Penelitian mengatakan penambahan kortikosteroid (deksametason 20 mg IV,
metilprednisolon 80-120 mg IM saat datang; prednisone 60-80 mg PO setiap pagi untk 10
hari di rumah) dapat mengurangi rasa nyeri dan pembengkakkan tonsil. Analgesik yang
disarankan adalah ketorolac dan analgesic opioid. Juga perlu kumur-kumur dengan cairan
hangat (warm-salt gargle) setiap jam dan kompres dingin pada leher. Pemberian cairan
seperti 5% dekstrosa dalam larutan Ringer laktat IV 1-2 liter saat berkunjung dan asuapan
cairan 2 L/hari di rumah.
Bila telah terbentuk abses, dilakukan pungsi pada daerah abses, kemudian diinsisi
untuk mengeluarkan nanah. Tempat insisi ialah di daerah paling menonjol dan lunak, atau
pada pertengahan garis yang menghubungkan dasar uvula dengan geraham atas terakhir pada
sisi yang sakit.
Kemudian pasien dianjurkan untuk operasi tonsilektomi. Bila dilakukan bersama-
sama tindakan drainase abses, disebut tonsilektomi “a chaud”. Bila tonsilektomi dilakukan 3-
4 hari sesudah drainase abses, disebut tonsilektomi “a tiede”, dan bila tonsilektomi 4-6
minggu sesudah drainase abses, disebut tonsilektomi “a froid”. Pada umumnya tonsilektomi
dilakukan sesudah infeksi tenang, yaitu 2-3 minggu sesudah drainase abses.

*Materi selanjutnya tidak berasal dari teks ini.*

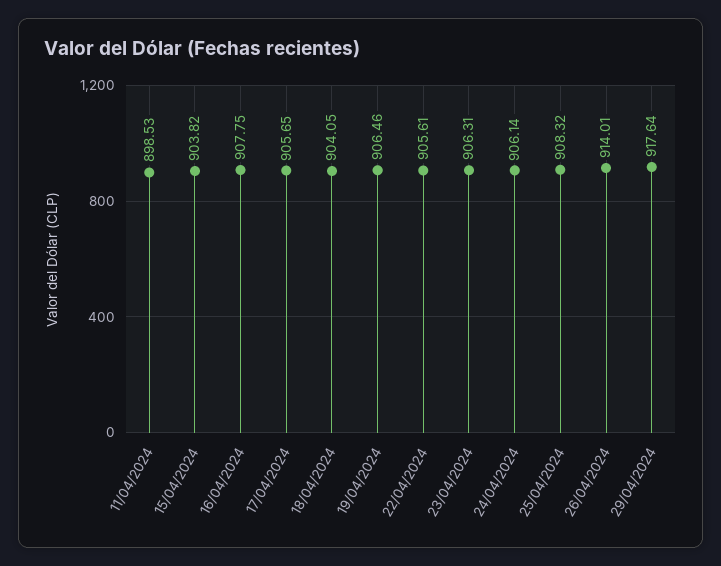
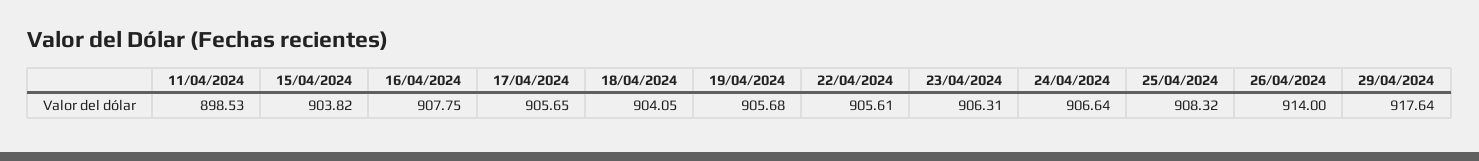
  {
    "11/04/2024": 898.53,
    "15/04/2024": 903.82,
    "16/04/2024": 907.75,
    "17/04/2024": 905.65,
    "18/04/2024": 904.05,
-   "19/04/2024": 906.46,
+   "19/04/2024": 905.68,
    "22/04/2024": 905.61,
    "23/04/2024": 906.31,
-   "24/04/2024": 906.14,
+   "24/04/2024": 906.64,
    "25/04/2024": 908.32,
-   "26/04/2024": 914.01,
+   "26/04/2024": 914,
    "29/04/2024": 917.64
  }

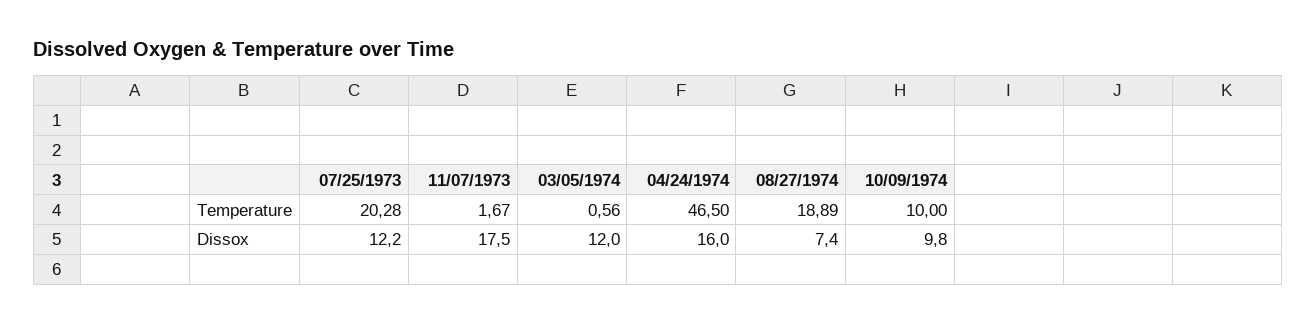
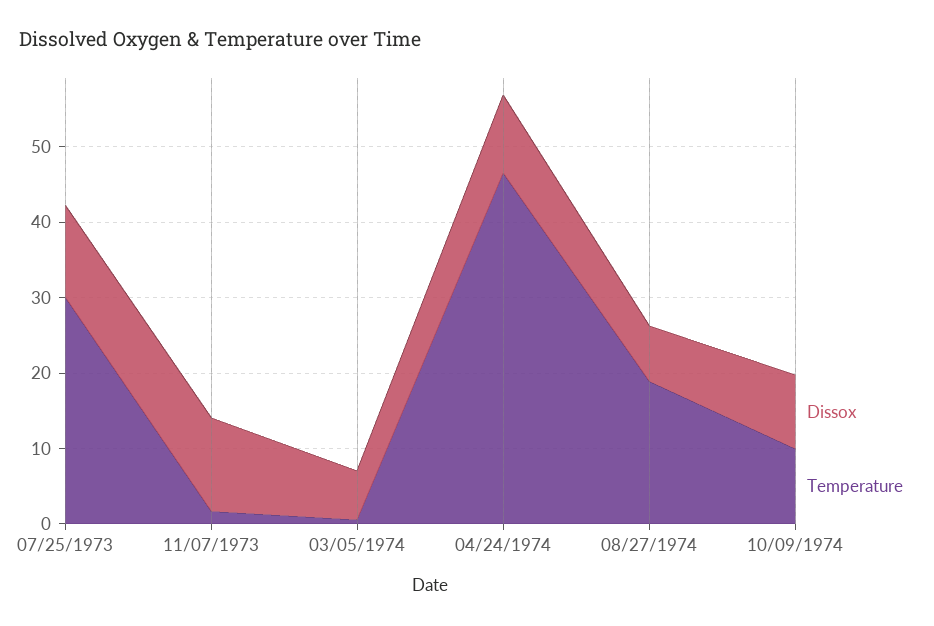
  {
    "Temperature": {
-     "07/25/1973": 20.28,
+     "07/25/1973": 30,
      "11/07/1973": 1.67,
      "03/05/1974": 0.56,
      "04/24/1974": 46.5,
      "08/27/1974": 18.89,
      "10/09/1974": 10
    },
    "Dissox": {
      "07/25/1973": 12.2,
-     "11/07/1973": 17.5,
+     "11/07/1973": 12,
-     "03/05/1974": 12,
+     "03/05/1974": 6,
-     "04/24/1974": 16,
+     "04/24/1974": 10,
      "08/27/1974": 7.4,
      "10/09/1974": 9.8
    }
  }

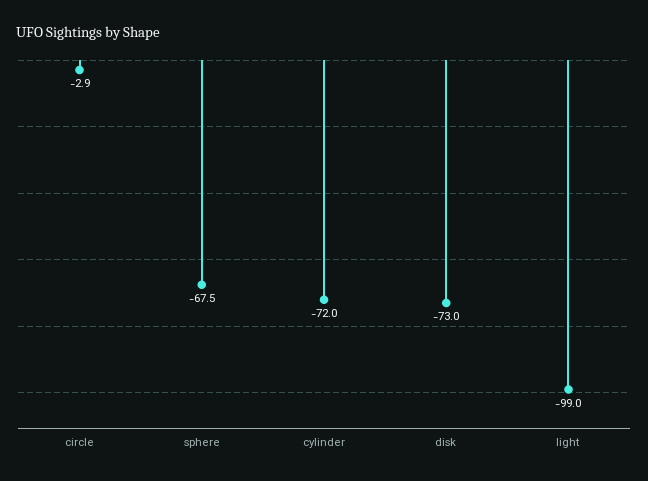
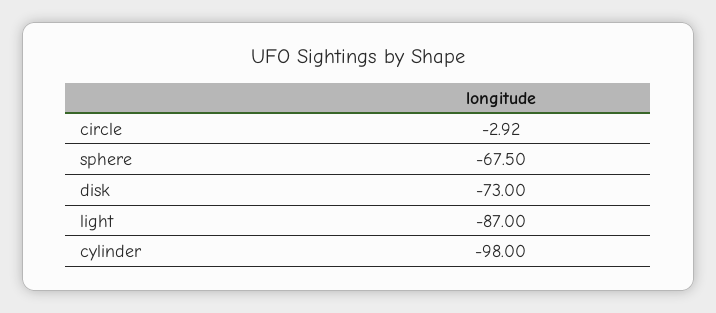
  {
    "circle": -2.92,
    "sphere": -67.5,
-   "cylinder": -72,
+   "cylinder": -98,
    "disk": -73,
-   "light": -99
+   "light": -87
  }

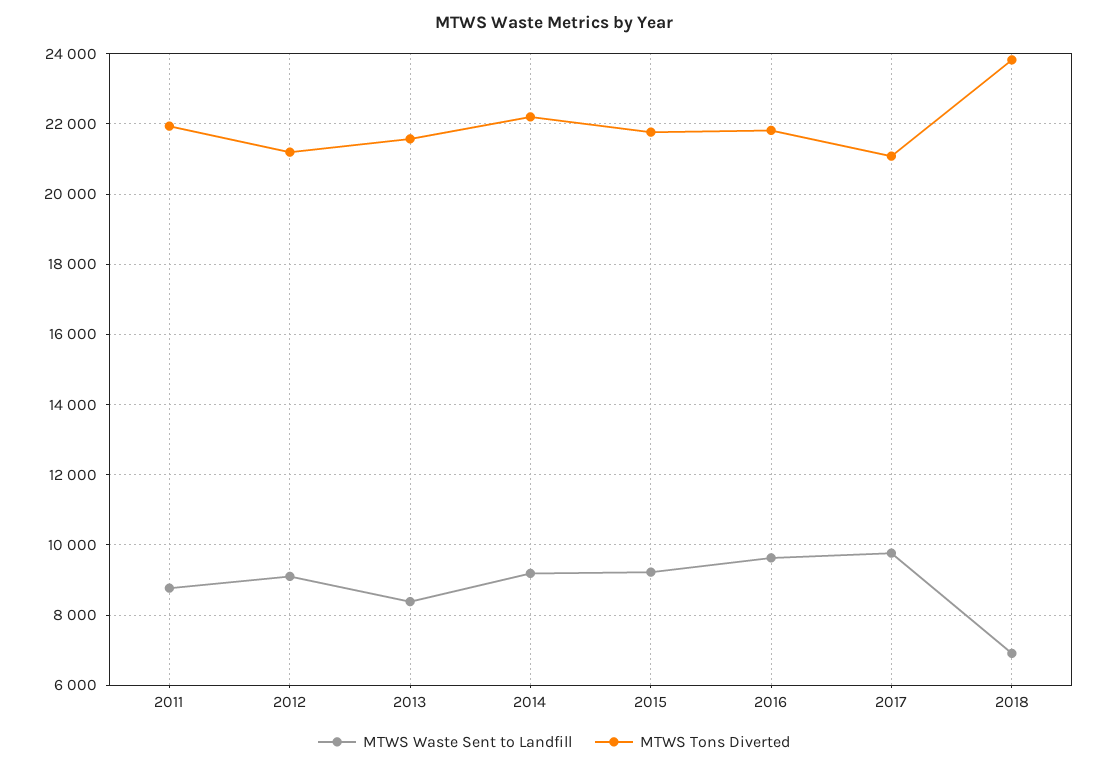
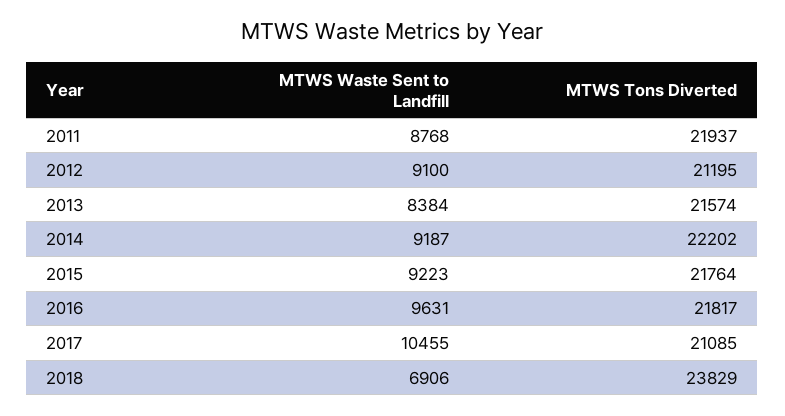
  {
    "MTWS Waste Sent to Landfill": {
      "2011": 8768,
      "2012": 9100,
      "2013": 8384,
      "2014": 9187,
      "2015": 9223,
      "2016": 9631,
-     "2017": 9800,
+     "2017": 10455,
      "2018": 6906
    },
    "MTWS Tons Diverted": {
      "2011": 21937,
      "2012": 21195,
      "2013": 21574,
      "2014": 22202,
      "2015": 21764,
      "2016": 21817,
      "2017": 21085,
      "2018": 23829
    }
  }

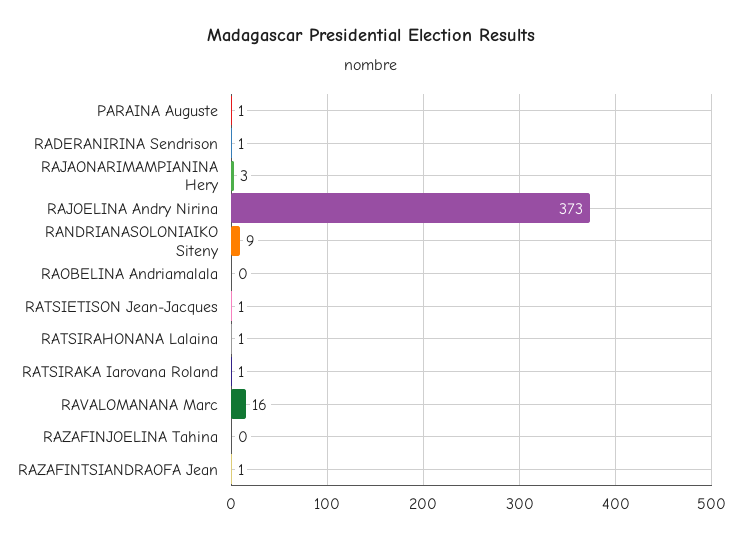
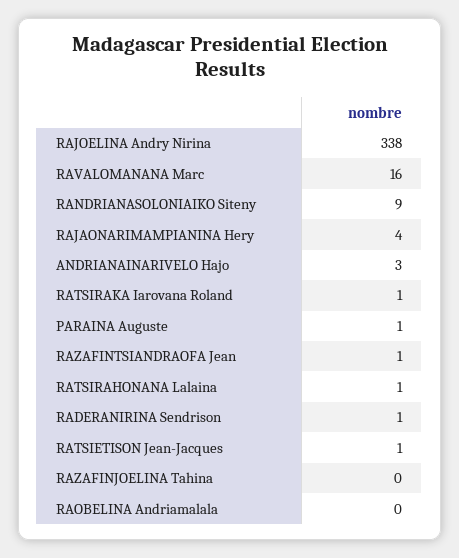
  {
    "PARAINA Auguste": 1,
    "RADERANIRINA Sendrison": 1,
-   "RAJAONARIMAMPIANINA Hery": 3,
+   "RAJAONARIMAMPIANINA Hery": 4,
-   "RAJOELINA Andry Nirina": 373,
+   "RAJOELINA Andry Nirina": 338,
    "RANDRIANASOLONIAIKO Siteny": 9,
    "RAOBELINA Andriamalala": 0,
    "RATSIETISON Jean-Jacques": 1,
    "RATSIRAHONANA Lalaina": 1,
    "RATSIRAKA Iarovana Roland": 1,
    "RAVALOMANANA Marc": 16,
    "RAZAFINJOELINA Tahina": 0,
-   "RAZAFINTSIANDRAOFA Jean": 1
+   "RAZAFINTSIANDRAOFA Jean": 1,
+   "ANDRIANAINARIVELO Hajo": 3
  }

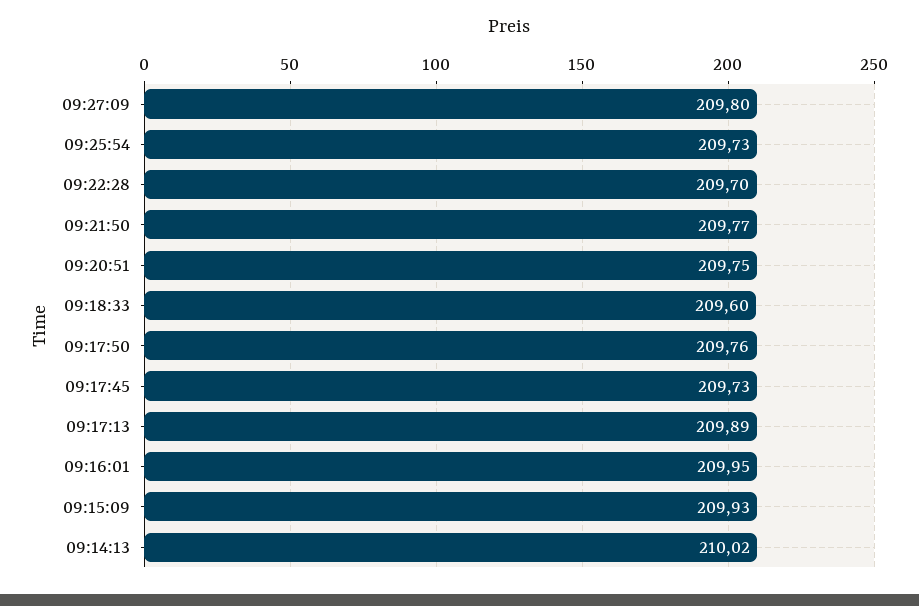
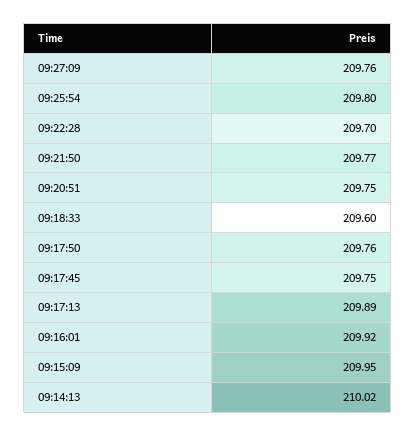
  {
-   "09:27:09": 209.8,
+   "09:27:09": 209.76,
-   "09:25:54": 209.73,
+   "09:25:54": 209.8,
    "09:22:28": 209.7,
    "09:21:50": 209.77,
    "09:20:51": 209.75,
    "09:18:33": 209.6,
    "09:17:50": 209.76,
-   "09:17:45": 209.73,
+   "09:17:45": 209.75,
    "09:17:13": 209.89,
-   "09:16:01": 209.95,
+   "09:16:01": 209.92,
-   "09:15:09": 209.93,
+   "09:15:09": 209.95,
    "09:14:13": 210.02
  }

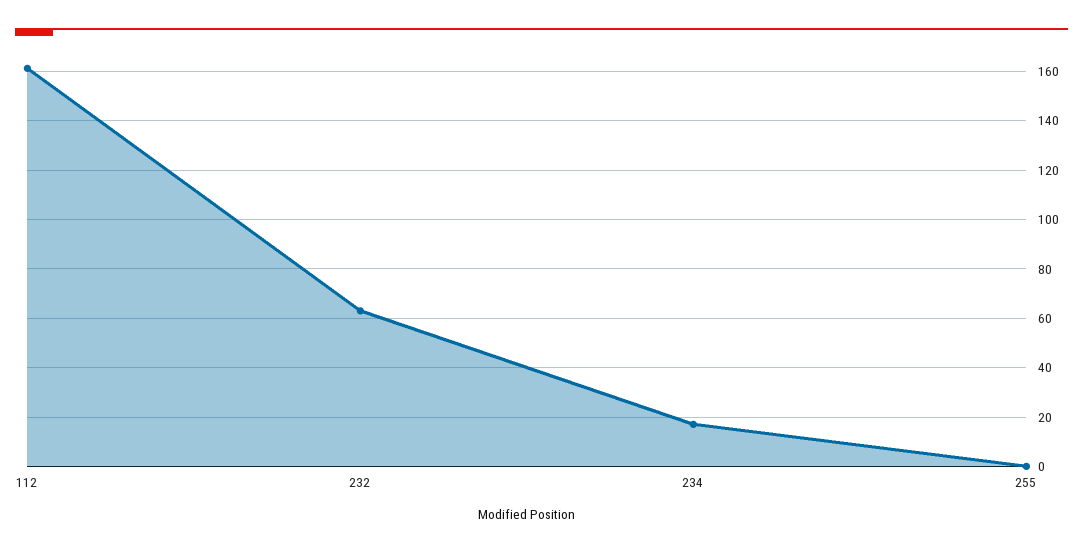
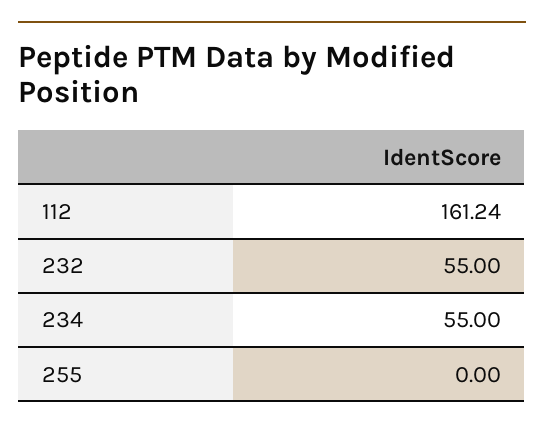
  {
    "112": 161.24,
-   "232": 62.5,
+   "232": 55,
-   "234": 17.5,
+   "234": 55,
    "255": 0
  }

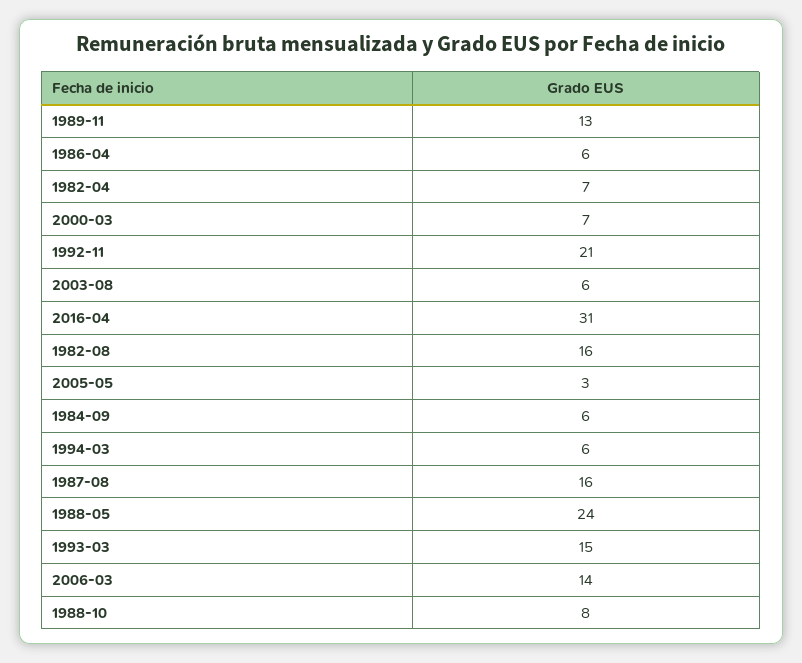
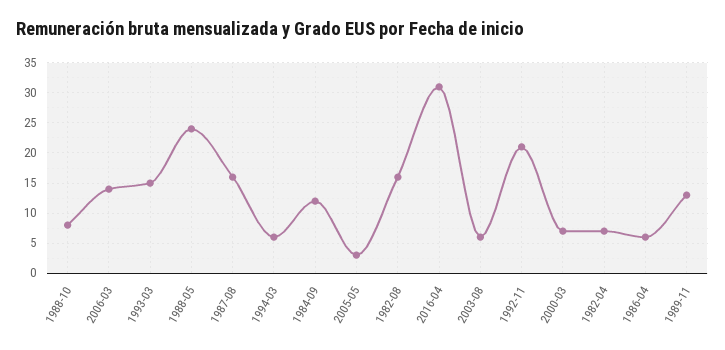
  {
    "1989-11": 13,
    "1986-04": 6,
    "1982-04": 7,
    "2000-03": 7,
    "1992-11": 21,
    "2003-08": 6,
    "2016-04": 31,
    "1982-08": 16,
    "2005-05": 3,
-   "1984-09": 6,
+   "1984-09": 12,
    "1994-03": 6,
    "1987-08": 16,
    "1988-05": 24,
    "1993-03": 15,
    "2006-03": 14,
    "1988-10": 8
  }

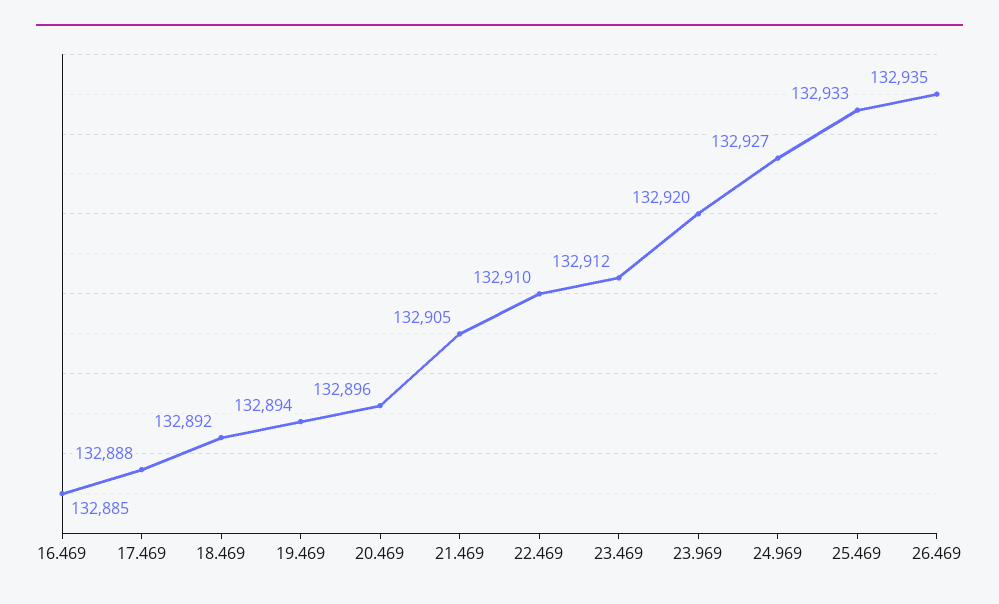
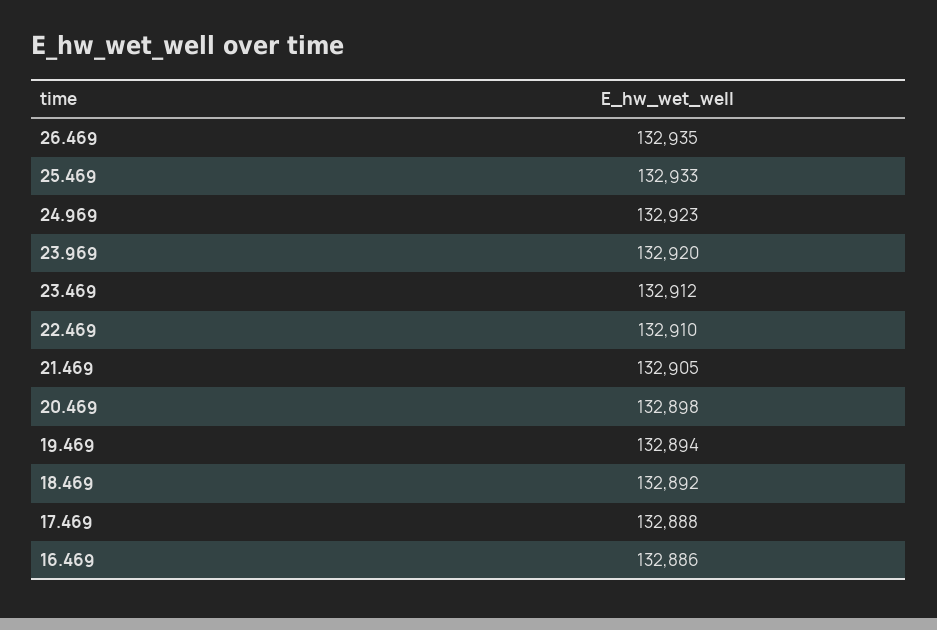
  {
-   "16.469": 132885,
+   "16.469": 132886,
    "17.469": 132888,
    "18.469": 132892,
    "19.469": 132894,
-   "20.469": 132896,
+   "20.469": 132898,
    "21.469": 132905,
    "22.469": 132910,
    "23.469": 132912,
    "23.969": 132920,
-   "24.969": 132927,
+   "24.969": 132923,
    "25.469": 132933,
    "26.469": 132935
  }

Tonsilektomi segera (immediate tonsillectomy) lebih disarankan dalam penanganan
abses peritonsil. Teknik tonsilektomi segera tidak mengalami risiko tambahan perdarahan dan
risiko perdarahan dapat diminimalisasi.
Komplikasi
Komplikasi yang terjadi pada abses peritonsil antara lain: 1.) Abses pecah spontan,
dapat mengakibatkan pendarahan, aspirasi pneumonia atau piemia; 2.) Penjalaran infeksi dan
abses ke daerah parafaring, sehingga terjadi abses parafaring. Pada penjalaran selanjutnya,
masuk ke mediastinum, sehingga terjadi mediastinitis; 3.) Bila terjadi penjalaran ke daerah
intracranial dapat menyebabkan thrombus sinus kavernosus, meningitis, dan abses otak.
7
Pencegahan
Karena abses peritonsil merupakan komplikasi dari tonsilitis, pencegahannya adalah
obati tonsillitis dengan tepat agar tidak terjadi kekambuhan. Cara lain adalah dengan menjaga
higiene mulut dengan rajin menggosok gigi dan menjaga daya tahan tubuh. Bila pasien
merokok, kegiatan tersebut dapat dihentikan.